According to DMV spokeswoman Jessica Cowardin, the terms of the 10-year lease specify Virginia is to pay Sachs $115,200 annually in rent via monthly installments. Changing the exterior “at the 11th hour,” Sachs said, would make the project cost more, and require a change in the terms of the lease.
“That’s not going to happen,” Sachs said. “They’re not going to pay one extra nickel. … They’re going to go someplace else.”
Cowardin did not immediately respond to The Smithfield Times’ request for comments.
According to Sachs, one of the changes the town requested during the six submittals was that the site connect to the access road serving Royal Farms and Dollar General to facilitate traffic to and from Battery Park Road. That change then prompted the need for a “pork chop” intersection at Royal Farms’ South Church Street access. The change would involve adding a triangular concrete island shaped like a pork chop to allow traffic to enter from the northbound or southbound lanes of South Church Street, but only allow exiting vehicles to turn right. The “pork chop,” Sachs said, will cost him an extra $20,000 even though he doesn’t own the Royal Farms entrance.
Commissioners Mike Swecker and Bill Davidson cast the two dissenting votes on Pack’s motion to deny the entrance corridor overlay approval.
“(People are) all talking about when’s the DMV coming,” Swecker said. “They’re getting tired of going to Suffolk and Newport News.”
By approving the site plan, the town has approved its entrances, exits and the square footage of the DMV and an adjacent commercial building. The site plans call for a 4,800-square-foot DMV and a 7,200-square-foot detached building that would house a restaurant and retail business. By denying the entrance corridor overlay approval, the town has rejected the appearance of the two structures.
“I’m not trying to hold this project up. … I want a DMV as much as the next guy,” Pack said. But he asserted he would not vote for the approval of a building he felt conflicted with the town’s design standards “just to get it approved.”

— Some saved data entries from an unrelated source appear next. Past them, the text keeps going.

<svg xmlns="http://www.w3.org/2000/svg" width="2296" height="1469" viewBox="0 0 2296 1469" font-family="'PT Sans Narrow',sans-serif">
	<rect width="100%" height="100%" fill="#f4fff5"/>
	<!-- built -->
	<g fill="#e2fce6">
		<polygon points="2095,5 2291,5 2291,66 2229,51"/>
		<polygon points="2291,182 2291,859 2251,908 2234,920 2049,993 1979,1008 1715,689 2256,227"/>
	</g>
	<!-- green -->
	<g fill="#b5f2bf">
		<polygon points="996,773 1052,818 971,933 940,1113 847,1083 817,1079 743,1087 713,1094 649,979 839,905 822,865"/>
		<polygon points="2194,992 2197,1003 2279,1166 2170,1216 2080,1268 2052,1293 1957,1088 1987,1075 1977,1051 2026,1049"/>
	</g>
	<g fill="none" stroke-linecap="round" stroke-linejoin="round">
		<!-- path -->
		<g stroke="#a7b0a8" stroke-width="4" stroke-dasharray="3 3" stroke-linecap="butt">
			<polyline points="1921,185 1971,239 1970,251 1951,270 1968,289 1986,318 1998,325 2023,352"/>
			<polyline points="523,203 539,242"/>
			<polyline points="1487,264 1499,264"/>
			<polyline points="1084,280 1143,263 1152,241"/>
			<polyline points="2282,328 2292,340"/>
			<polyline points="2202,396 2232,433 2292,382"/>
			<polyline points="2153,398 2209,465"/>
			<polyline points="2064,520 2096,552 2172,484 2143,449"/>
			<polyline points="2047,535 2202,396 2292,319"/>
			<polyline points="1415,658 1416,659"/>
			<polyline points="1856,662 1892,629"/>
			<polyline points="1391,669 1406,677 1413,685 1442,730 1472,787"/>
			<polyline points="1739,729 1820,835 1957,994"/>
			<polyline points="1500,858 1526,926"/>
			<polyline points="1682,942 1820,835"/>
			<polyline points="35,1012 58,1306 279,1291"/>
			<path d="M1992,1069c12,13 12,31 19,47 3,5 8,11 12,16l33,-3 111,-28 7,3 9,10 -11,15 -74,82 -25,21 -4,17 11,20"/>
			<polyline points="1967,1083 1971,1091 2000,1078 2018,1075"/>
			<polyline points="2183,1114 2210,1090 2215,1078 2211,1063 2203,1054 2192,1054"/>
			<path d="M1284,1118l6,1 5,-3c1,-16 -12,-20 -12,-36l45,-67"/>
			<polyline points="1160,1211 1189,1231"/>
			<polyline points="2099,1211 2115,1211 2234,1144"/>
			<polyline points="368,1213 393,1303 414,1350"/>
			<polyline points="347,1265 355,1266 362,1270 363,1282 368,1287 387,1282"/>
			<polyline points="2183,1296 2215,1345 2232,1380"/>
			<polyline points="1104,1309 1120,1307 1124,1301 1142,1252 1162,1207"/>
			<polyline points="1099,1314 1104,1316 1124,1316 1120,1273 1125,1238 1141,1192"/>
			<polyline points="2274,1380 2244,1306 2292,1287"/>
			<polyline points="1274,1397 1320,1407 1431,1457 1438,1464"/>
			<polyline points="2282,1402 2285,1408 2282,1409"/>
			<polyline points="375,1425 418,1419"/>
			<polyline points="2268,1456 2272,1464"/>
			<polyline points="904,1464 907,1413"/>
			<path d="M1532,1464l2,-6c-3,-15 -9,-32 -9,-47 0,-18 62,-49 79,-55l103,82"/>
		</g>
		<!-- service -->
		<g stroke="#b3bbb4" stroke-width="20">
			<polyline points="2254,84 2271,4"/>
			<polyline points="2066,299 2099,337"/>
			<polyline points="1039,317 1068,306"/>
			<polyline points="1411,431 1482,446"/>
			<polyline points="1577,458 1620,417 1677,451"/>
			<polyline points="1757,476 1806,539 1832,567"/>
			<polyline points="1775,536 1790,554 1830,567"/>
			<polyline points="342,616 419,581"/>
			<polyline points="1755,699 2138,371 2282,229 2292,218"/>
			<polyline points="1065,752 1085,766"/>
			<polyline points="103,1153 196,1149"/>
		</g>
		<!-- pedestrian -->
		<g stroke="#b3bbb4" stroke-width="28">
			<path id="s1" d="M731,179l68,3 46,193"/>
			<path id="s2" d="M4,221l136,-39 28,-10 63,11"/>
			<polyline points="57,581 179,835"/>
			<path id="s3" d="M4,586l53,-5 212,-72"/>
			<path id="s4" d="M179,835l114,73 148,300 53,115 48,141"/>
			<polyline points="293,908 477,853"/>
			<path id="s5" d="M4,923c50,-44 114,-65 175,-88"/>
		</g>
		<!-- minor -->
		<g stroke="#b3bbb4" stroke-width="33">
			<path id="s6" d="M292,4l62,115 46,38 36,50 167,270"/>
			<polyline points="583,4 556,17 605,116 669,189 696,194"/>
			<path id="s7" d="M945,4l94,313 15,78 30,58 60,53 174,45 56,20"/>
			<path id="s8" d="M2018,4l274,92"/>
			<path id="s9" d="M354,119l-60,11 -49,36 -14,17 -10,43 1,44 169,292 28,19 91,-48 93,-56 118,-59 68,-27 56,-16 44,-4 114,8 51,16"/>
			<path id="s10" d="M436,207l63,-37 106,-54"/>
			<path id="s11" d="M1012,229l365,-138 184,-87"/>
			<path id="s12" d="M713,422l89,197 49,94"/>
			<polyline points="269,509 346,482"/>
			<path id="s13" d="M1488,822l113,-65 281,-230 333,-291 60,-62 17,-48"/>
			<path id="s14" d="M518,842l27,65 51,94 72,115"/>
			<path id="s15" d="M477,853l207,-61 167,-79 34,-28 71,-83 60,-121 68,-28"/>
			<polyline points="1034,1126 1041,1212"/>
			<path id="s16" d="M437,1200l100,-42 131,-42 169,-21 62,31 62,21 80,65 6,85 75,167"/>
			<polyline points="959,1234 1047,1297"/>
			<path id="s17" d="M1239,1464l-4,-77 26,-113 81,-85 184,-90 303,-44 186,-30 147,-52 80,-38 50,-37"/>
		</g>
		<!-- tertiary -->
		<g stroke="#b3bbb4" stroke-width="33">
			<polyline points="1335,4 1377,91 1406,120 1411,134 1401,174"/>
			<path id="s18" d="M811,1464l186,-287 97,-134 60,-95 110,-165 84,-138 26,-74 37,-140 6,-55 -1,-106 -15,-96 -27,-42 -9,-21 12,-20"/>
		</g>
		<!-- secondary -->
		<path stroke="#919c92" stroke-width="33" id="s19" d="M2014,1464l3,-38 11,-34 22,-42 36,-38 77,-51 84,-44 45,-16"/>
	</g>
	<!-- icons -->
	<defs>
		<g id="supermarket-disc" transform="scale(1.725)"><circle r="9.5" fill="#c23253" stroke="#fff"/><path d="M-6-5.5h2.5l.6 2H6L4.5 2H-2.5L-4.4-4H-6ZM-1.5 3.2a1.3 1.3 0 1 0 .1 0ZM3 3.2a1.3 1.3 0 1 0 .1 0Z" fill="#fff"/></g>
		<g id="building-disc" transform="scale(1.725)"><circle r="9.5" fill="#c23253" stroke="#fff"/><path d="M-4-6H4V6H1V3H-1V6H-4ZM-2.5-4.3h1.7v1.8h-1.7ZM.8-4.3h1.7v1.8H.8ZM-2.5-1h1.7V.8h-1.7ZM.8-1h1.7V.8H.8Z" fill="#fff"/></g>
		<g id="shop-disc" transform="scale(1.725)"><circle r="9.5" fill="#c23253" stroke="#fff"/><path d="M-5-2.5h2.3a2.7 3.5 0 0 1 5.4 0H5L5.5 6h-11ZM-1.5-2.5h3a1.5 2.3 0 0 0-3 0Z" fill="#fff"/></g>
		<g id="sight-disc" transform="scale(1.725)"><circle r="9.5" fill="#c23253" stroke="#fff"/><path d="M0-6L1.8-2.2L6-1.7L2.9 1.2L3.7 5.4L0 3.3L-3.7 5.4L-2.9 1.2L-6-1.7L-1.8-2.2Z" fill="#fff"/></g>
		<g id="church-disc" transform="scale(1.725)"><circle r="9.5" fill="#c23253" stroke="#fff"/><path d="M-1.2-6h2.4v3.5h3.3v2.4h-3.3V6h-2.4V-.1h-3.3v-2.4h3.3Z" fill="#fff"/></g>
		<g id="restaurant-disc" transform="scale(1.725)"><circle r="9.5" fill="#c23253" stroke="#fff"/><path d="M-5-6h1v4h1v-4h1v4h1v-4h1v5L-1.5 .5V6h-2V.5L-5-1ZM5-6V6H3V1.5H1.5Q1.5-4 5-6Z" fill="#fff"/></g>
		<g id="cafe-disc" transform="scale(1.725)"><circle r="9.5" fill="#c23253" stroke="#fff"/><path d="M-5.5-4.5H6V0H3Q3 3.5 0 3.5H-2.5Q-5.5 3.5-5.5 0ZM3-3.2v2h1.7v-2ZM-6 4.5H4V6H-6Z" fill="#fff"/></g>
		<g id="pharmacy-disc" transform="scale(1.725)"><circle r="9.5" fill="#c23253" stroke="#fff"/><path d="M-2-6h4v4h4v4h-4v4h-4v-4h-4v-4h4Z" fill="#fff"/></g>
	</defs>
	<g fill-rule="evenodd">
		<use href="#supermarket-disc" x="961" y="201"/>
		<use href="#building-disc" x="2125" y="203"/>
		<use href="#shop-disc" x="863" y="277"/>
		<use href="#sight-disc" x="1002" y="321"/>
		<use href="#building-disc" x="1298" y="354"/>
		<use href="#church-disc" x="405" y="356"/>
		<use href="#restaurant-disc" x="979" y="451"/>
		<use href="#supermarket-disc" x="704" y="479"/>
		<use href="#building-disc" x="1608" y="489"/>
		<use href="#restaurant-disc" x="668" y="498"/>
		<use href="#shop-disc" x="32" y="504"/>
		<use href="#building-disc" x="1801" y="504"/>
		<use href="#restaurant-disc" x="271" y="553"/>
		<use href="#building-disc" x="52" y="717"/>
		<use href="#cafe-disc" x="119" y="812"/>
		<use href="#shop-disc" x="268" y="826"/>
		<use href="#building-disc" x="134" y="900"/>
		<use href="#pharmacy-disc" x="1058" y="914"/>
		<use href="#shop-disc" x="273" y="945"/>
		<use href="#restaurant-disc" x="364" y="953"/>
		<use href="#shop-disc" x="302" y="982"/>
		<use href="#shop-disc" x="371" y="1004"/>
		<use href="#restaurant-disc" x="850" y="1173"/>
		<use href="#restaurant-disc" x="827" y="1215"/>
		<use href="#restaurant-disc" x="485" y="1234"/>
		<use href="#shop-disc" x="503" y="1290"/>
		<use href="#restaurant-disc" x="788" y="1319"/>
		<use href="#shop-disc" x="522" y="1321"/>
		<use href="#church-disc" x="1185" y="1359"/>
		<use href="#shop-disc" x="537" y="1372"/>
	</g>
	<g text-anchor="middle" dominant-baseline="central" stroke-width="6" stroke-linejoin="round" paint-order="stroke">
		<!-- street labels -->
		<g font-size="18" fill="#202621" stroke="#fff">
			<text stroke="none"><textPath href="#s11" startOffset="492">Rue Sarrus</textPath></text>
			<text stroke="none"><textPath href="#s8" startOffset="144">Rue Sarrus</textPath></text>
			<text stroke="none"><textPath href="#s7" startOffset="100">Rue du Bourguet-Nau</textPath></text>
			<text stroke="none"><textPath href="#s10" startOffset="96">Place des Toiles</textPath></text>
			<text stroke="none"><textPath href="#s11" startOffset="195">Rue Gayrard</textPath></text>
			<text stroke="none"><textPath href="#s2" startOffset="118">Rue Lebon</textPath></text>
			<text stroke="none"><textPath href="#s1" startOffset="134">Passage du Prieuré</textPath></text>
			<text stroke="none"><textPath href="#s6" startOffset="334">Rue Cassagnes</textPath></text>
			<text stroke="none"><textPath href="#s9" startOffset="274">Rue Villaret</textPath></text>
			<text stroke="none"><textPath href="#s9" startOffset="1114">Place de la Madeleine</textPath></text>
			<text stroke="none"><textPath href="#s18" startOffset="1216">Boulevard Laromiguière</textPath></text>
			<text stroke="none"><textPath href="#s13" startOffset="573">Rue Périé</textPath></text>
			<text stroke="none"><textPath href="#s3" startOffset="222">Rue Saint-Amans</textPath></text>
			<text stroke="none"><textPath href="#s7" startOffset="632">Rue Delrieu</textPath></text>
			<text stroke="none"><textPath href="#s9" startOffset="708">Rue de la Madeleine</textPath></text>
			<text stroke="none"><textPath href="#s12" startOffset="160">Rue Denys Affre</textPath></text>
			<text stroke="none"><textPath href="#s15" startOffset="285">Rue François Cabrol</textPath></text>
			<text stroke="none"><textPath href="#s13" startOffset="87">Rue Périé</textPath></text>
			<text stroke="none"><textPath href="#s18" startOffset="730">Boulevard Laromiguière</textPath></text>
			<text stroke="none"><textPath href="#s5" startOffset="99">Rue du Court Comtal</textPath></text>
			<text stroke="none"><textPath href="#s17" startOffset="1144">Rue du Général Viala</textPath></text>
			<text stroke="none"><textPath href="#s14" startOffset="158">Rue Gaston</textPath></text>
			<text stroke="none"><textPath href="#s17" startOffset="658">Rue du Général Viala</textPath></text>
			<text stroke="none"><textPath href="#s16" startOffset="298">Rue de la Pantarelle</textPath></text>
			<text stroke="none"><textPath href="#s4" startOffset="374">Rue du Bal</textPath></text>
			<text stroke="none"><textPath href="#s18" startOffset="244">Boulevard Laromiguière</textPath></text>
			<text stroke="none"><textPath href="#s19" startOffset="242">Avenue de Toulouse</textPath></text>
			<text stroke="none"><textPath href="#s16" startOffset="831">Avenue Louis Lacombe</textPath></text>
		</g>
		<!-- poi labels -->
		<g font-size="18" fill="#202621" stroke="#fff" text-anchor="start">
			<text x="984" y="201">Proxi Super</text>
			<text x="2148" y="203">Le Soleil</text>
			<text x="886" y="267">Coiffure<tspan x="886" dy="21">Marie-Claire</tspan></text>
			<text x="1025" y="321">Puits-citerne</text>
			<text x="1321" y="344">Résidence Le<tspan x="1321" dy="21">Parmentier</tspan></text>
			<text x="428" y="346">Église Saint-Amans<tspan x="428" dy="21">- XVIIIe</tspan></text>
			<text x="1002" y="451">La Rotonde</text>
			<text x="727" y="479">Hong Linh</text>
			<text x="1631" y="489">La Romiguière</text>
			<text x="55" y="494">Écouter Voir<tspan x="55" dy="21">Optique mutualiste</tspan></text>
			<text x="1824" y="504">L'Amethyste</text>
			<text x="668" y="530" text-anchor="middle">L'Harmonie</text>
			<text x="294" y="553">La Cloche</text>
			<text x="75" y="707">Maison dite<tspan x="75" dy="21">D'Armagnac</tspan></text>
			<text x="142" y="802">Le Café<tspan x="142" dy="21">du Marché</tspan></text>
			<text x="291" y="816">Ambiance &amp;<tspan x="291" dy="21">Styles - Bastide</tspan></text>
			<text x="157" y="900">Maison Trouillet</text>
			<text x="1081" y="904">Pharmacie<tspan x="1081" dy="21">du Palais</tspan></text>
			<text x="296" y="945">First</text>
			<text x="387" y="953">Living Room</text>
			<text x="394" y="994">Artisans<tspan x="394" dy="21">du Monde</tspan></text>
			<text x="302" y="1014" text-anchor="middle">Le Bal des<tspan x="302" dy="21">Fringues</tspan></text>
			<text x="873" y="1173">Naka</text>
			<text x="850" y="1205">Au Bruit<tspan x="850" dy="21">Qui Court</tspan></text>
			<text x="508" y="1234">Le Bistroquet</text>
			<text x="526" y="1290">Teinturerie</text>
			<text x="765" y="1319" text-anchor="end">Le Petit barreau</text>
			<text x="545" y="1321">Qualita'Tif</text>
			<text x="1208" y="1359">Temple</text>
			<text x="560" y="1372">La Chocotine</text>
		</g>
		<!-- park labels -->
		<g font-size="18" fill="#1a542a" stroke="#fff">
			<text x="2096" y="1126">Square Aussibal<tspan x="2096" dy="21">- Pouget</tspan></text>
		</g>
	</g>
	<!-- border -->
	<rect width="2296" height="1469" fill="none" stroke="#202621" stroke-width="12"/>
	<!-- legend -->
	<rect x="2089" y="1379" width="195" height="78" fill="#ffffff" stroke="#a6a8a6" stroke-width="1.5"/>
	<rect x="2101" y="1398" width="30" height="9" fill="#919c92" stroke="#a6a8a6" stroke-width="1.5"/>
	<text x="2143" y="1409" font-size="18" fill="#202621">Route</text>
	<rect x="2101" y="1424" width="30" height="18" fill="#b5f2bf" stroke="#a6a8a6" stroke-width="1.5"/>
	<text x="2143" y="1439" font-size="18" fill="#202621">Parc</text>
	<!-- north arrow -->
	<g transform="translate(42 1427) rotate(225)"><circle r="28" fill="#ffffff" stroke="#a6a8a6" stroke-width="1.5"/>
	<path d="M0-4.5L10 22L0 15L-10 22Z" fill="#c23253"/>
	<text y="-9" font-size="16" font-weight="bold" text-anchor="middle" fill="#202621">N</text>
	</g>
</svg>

Planning Commission Chairman Charles Bryan denied Sachs an opportunity to speak again following the vote. “DMV’s going to go away,” Sachs said as he left the meeting chamber.
According to Tammie Clary, the town’s director of planning and community development, site plan and entrance corridor approvals are one of the rare situations where the Planning Commission, rather than Smithfield’s Town Council, has the final say. Sachs does have the option, however, of appealing to the Town Council to overturn the Planning Commission’s decision.
In the event Sachs appeals, the Town Council’s decision would likely also result in a split vote, given that Pack also serves on the council as its liaison to the Planning Commission.